Task -> Each entry is to be repeated word for word, and the images are to be dropped.

Given data ->
#####

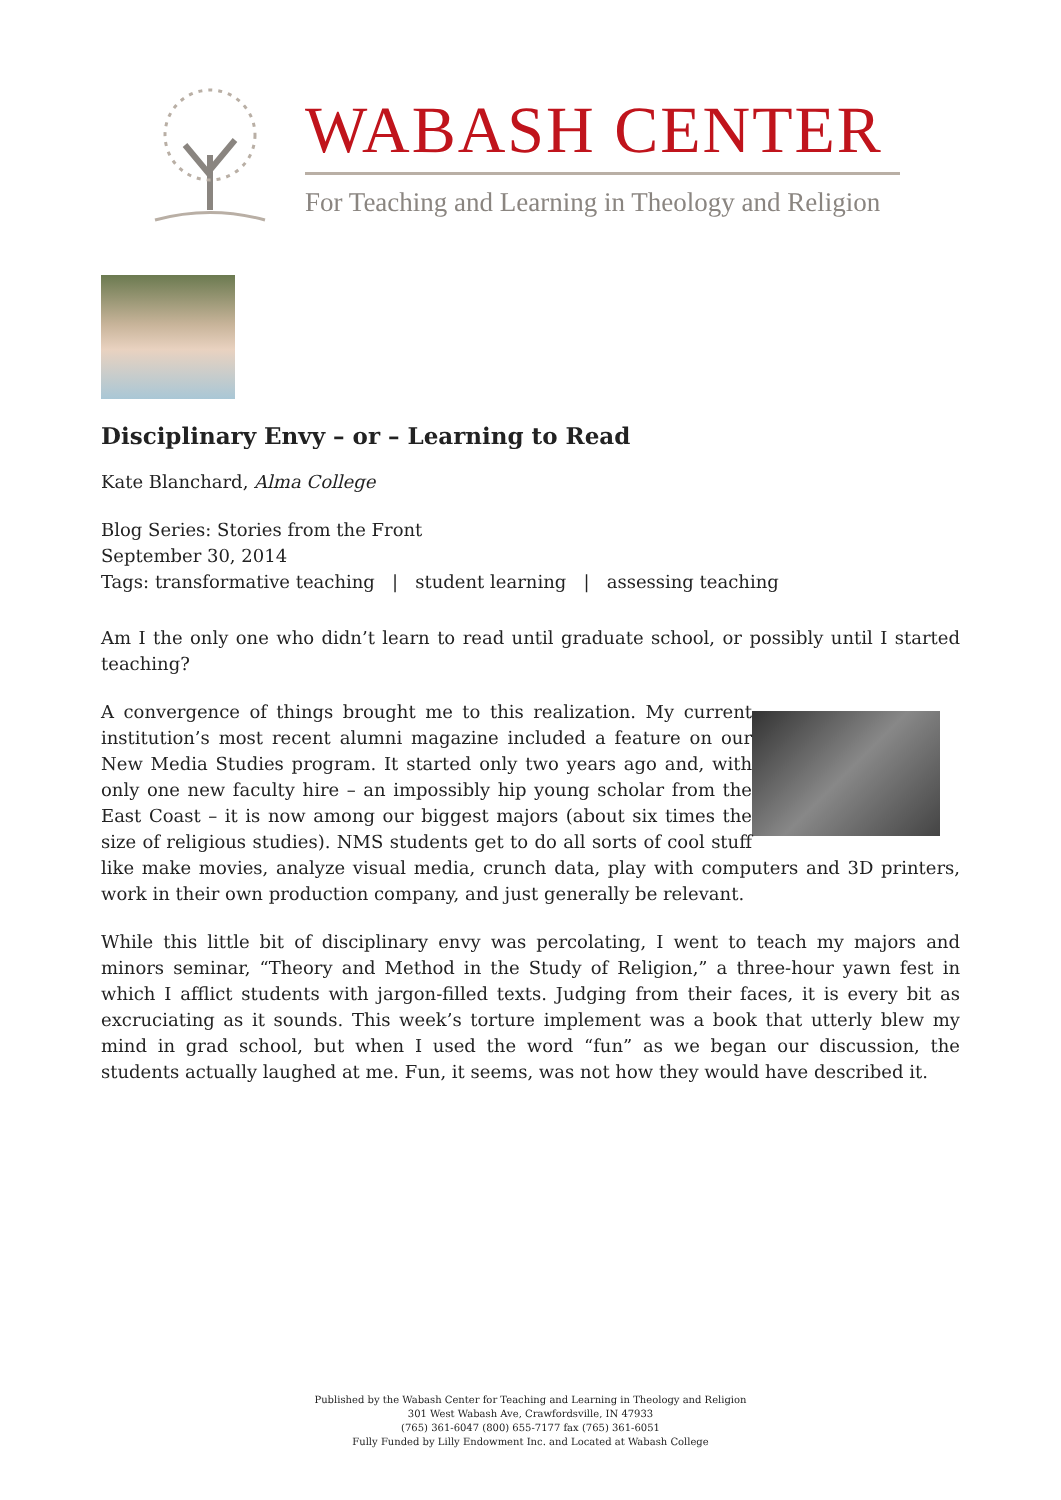WABASH CENTER
For Teaching and Learning in Theology and Religion
Disciplinary Envy – or – Learning to Read
Kate Blanchard, Alma College
Blog Series: Stories from the Front
September 30, 2014
Tags: transformative teaching | student learning | assessing teaching
Am I the only one who didn’t learn to read until graduate school, or possibly until I started teaching?
A convergence of things brought me to this realization. My current institution’s most recent alumni magazine included a feature on our New Media Studies program. It started only two years ago and, with only one new faculty hire – an impossibly hip young scholar from the East Coast – it is now among our biggest majors (about six times the size of religious studies). NMS students get to do all sorts of cool stuff like make movies, analyze visual media, crunch data, play with computers and 3D printers, work in their own production company, and just generally be relevant.
While this little bit of disciplinary envy was percolating, I went to teach my majors and minors seminar, “Theory and Method in the Study of Religion,” a three-hour yawn fest in which I afflict students with jargon-filled texts. Judging from their faces, it is every bit as excruciating as it sounds. This week’s torture implement was a book that utterly blew my mind in grad school, but when I used the word “fun” as we began our discussion, the students actually laughed at me. Fun, it seems, was not how they would have described it.
Published by the Wabash Center for Teaching and Learning in Theology and Religion
301 West Wabash Ave, Crawfordsville, IN 47933
(765) 361-6047 (800) 655-7177 fax (765) 361-6051
Fully Funded by Lilly Endowment Inc. and Located at Wabash College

#####

Answer below ->
WABASH CENTER
For Teaching and Learning in Theology and Religion
Disciplinary Envy – or – Learning to Read
Kate Blanchard, Alma College
Blog Series: Stories from the Front
September 30, 2014
Tags: transformative teaching | student learning | assessing teaching
Am I the only one who didn’t learn to read until graduate school, or possibly until I started teaching?
A convergence of things brought me to this realization. My current institution’s most recent alumni magazine included a feature on our New Media Studies program. It started only two years ago and, with only one new faculty hire – an impossibly hip young scholar from the East Coast – it is now among our biggest majors (about six times the size of religious studies). NMS students get to do all sorts of cool stuff like make movies, analyze visual media, crunch data, play with computers and 3D printers, work in their own production company, and just generally be relevant.
While this little bit of disciplinary envy was percolating, I went to teach my majors and minors seminar, “Theory and Method in the Study of Religion,” a three-hour yawn fest in which I afflict students with jargon-filled texts. Judging from their faces, it is every bit as excruciating as it sounds. This week’s torture implement was a book that utterly blew my mind in grad school, but when I used the word “fun” as we began our discussion, the students actually laughed at me. Fun, it seems, was not how they would have described it.
Published by the Wabash Center for Teaching and Learning in Theology and Religion
301 West Wabash Ave, Crawfordsville, IN 47933
(765) 361-6047 (800) 655-7177 fax (765) 361-6051
Fully Funded by Lilly Endowment Inc. and Located at Wabash College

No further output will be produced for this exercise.